*GOAL OF THE EXERCISE*
The entries below are to be repeated exactly, and their pictures left out.

*Records from a data source*
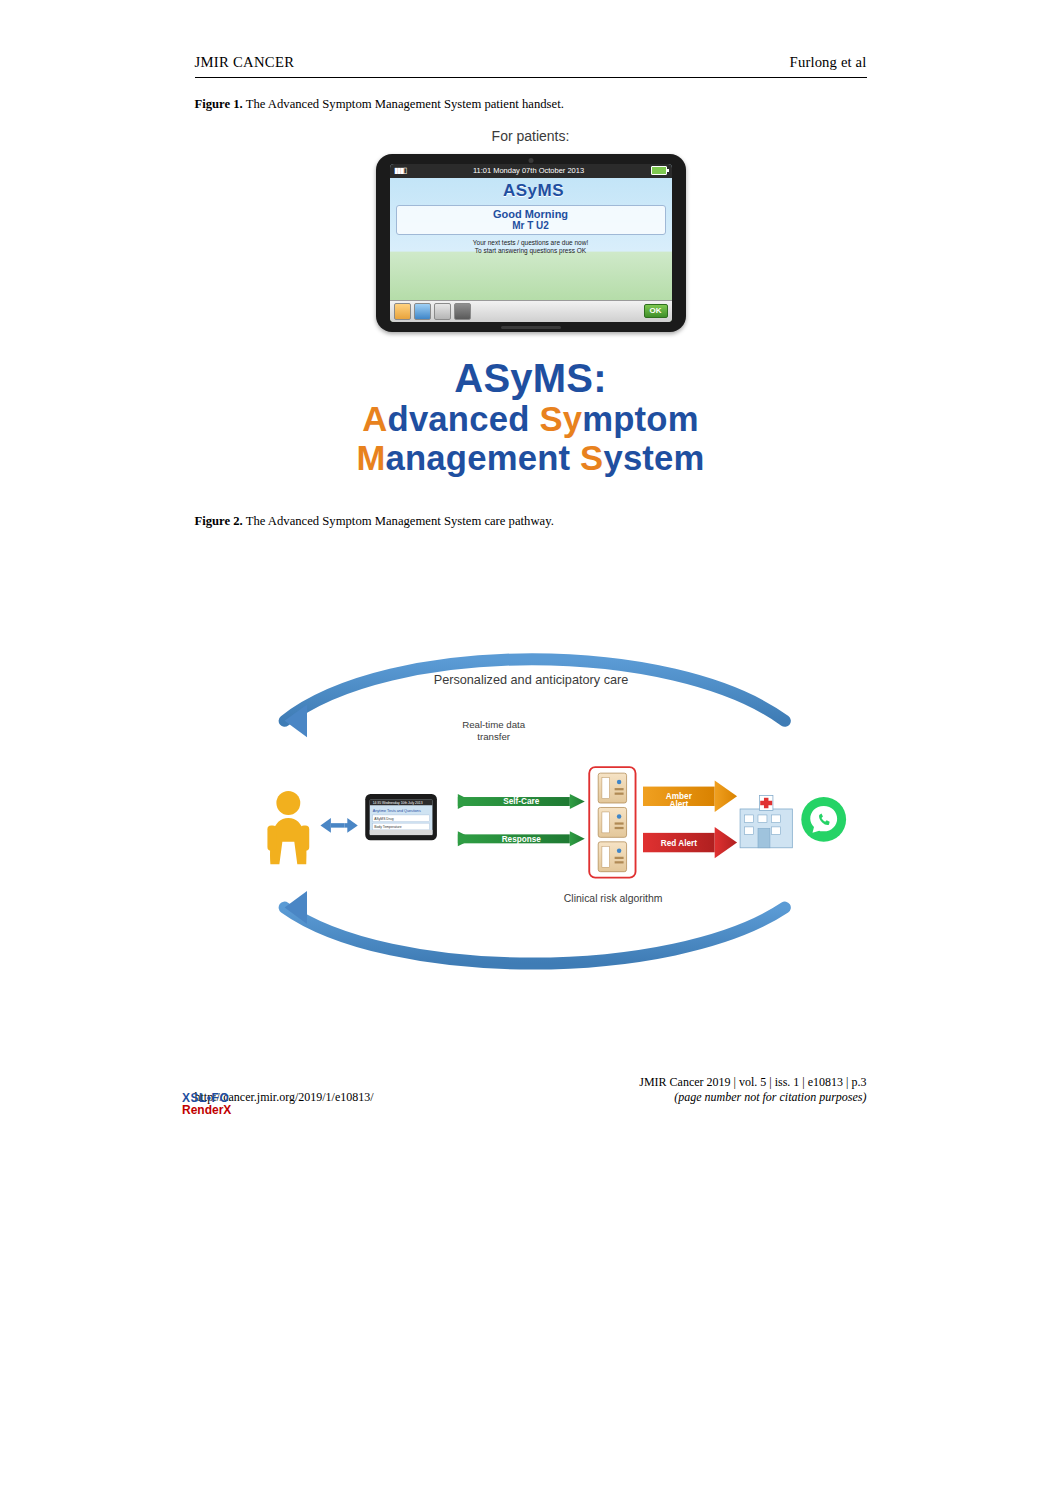JMIR Cancer
Furlong et al
Figure 1. The Advanced Symptom Management System patient handset.
For patients:
▮▮▮▯ 11:01 Monday 07th October 2013
ASyMS
Good Morning
Mr T U2
Your next tests / questions are due now!
To start answering questions press OK
OK
ASyMS:
Advanced Symptom
Management System
Figure 2. The Advanced Symptom Management System care pathway.
Personalized and anticipatory care Real-time data transfer 14:35 Wednesday 10th July 2013 Anytime Tests and Questions ASyMS Drug Body Temperature Self-Care Response Amber Alert Red Alert Clinical risk algorithm
http://cancer.jmir.org/2019/1/e10813/
JMIR Cancer 2019 | vol. 5 | iss. 1 | e10813 | p.3
(page number not for citation purposes)
XSL•FO
RenderX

*WRITTEN REPLY*
JMIR Cancer
Furlong et al
Figure 1. The Advanced Symptom Management System patient handset.
For patients:
▮▮▮▯ 11:01 Monday 07th October 2013
ASyMS
Good Morning
Mr T U2
Your next tests / questions are due now!
To start answering questions press OK
OK
ASyMS:
Advanced Symptom
Management System
Figure 2. The Advanced Symptom Management System care pathway.
Personalized and anticipatory care Real-time data transfer 14:35 Wednesday 10th July 2013 Anytime Tests and Questions ASyMS Drug Body Temperature Self-Care Response Amber Alert Red Alert Clinical risk algorithm
http://cancer.jmir.org/2019/1/e10813/
JMIR Cancer 2019 | vol. 5 | iss. 1 | e10813 | p.3
(page number not for citation purposes)
XSL•FO
RenderX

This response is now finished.